Thursday, November 19, 2009

Tips from the Pros: Do You Really Know the Name? from Michael John Neill

Assumptions get us into all kinds of trouble. For years I searched for an ancestor, Noentjelena Grass, in passenger lists, trying all kinds of variants of her first and last names. Censuses, family tradition, and her date of marriage gave me a consistent immigration time frame, but I still could not find her.
I had almost given up. Then I received copies of letters she had written to relatives about ten years after her marriage. Not one clue about her immigration, but there were more subtle revelations. The letters were all signed “Lena.” Not Noentjelena or Noentje (names I thought she used), but Lena. After reading the letters it dawned on me–I had never really searched extensively for that first name in the manifests. So I went back.
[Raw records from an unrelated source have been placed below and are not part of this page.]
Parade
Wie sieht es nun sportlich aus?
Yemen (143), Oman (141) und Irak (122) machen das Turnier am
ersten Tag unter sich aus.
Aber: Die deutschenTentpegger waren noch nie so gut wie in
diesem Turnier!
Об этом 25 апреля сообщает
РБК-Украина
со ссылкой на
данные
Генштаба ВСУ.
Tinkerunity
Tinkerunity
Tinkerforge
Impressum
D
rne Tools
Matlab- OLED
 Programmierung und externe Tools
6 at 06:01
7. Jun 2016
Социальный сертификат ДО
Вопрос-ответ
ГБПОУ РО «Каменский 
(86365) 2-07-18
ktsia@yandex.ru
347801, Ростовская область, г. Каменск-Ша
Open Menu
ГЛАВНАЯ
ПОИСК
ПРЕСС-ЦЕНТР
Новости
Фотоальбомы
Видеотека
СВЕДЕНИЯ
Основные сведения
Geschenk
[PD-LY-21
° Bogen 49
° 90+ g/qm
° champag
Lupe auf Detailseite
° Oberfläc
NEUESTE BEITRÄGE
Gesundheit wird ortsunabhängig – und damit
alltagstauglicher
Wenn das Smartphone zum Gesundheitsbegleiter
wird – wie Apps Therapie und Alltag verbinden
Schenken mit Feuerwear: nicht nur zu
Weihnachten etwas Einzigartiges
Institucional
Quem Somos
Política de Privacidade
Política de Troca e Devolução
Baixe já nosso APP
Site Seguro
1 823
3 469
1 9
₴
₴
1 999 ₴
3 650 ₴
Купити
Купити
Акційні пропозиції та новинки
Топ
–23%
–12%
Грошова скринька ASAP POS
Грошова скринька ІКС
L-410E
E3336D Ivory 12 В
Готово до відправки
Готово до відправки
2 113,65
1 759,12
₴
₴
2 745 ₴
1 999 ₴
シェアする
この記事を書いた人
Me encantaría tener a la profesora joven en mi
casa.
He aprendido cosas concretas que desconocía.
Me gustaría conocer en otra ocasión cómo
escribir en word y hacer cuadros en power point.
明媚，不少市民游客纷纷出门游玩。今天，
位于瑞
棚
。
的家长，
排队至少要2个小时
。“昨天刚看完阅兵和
A search of the passenger lists at Ancestry.com during New York’s Castle Garden era contained an entry for a Luie Gross arriving in 1873. The year was correct for my ancestor. Looking at the actual manifest the name looked like Lena to me, although I could see how it could have been read as Luie. Fortunately this entry was for a single female with a year of immigration and an age consistent to be my ancestor. Further work needs to be done so I can be reasonably certain I have the correct person, but I think I am on the right path.
Do you really know your ancestor’s name? Have you considered every nickname he or she might have used? Failure to consider one may cause the relative to remain unfound forever.